A fast CSV command line toolkit written in Rust.
The Unlicense
10.35k stars 321 forks source link

`xsv table` has unexpected output with long input (too-wide tabs, missing tabs) #345

Open DefaultGen opened 3 months ago

DefaultGen commented 3 months ago

Hi, I'm trying to use xsv 0.13.0 as a replacement for the unix column command in a script because it is much faster. However I get lines with strange spacing even with what I think is simple, although long, input.

I have a simple two column .csv like this:

title,ext
exqz3k,.md
fov1sy,.md
g421ji,.md
...

If I run cat simple_example.csv | xsv table > outputFile, I can see the following weird lines (there's a few more examples of both issues throughout the output):

83pddb  .md
z4veyi.md           (Line 14895, no space between title and ext)
3bl6ub  .md
...
qvxr41  .md
scw1ye        .md   (Line 17874, large tab between title and ext)
eti8p6  .md

With more complex data, the output errors happen much more frequently (in attached complex_example.csv, some errors start around line 1113 for example).
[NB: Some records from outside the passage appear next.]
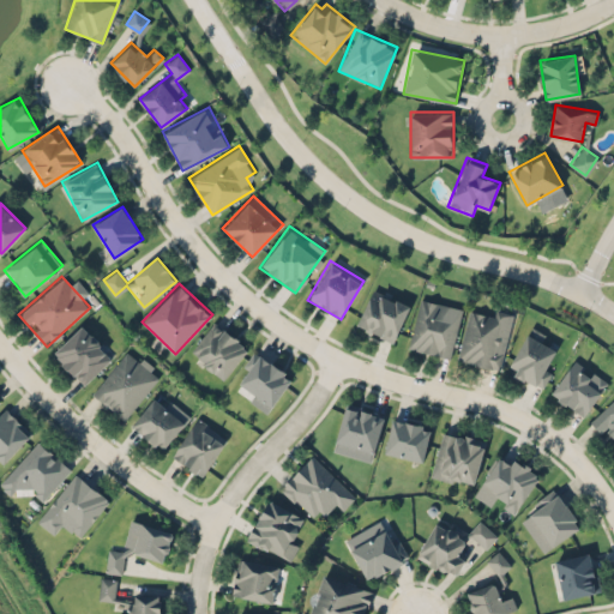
[(393,342),(410,304),(372,288),(356,326),(393,342)]
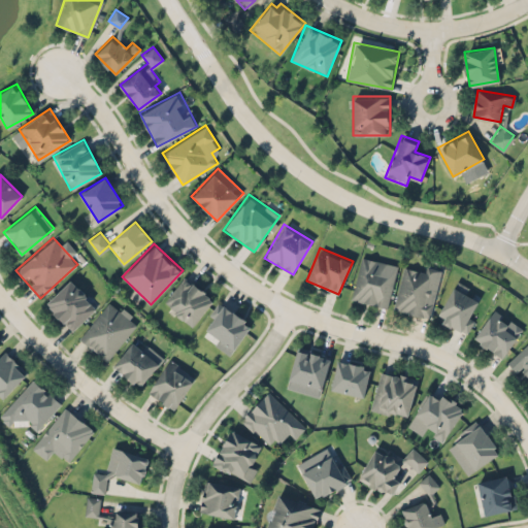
[(360,256),(350,300),(387,308),(397,264),(360,256)]
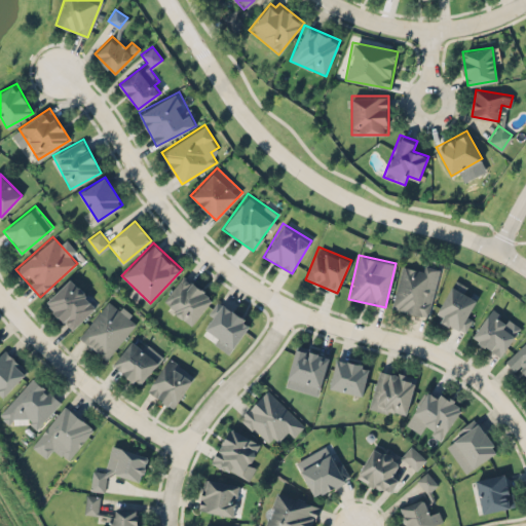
[(439,268),(418,263),(416,271),(401,268),(391,308),(428,316),(439,268)]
I can reproduce this with any sufficiently large data set. I've attached the two randomly generated data sets. I understand xsv table is probably just meant to print a few human readable lines to the terminal, so if this kind of processing isn't in scope for the project I'll stick to the venerable column :-)

I'm on Arch Linux with xsv installed from pacman. I reproduced this on Debian as well.

simple_example.csv complex_example.csv

DefaultGen commented 3 months ago

As an even simpler test, I made a csv with a header, then foo,bar repeated 20,000 times:

1,2
foo,bar
foo,bar
foo,bar

The resulting xsv table output has numerous no-tab lines that say foobar. Interestingly if I remove the 1,2 header, I don't see the issue even if I repeat it 10M times.

lespea commented 3 months ago

You'll probably have better luck with https://github.com/jqnatividad/qsv/ -- this hasn't been updated in over 6 years.

DefaultGen commented 3 months ago

You'll probably have better luck with https://github.com/jqnatividad/qsv/ -- this hasn't been updated in over 6 years.

Thanks a lot, I hadn't found that! The qsv table command works perfect for me.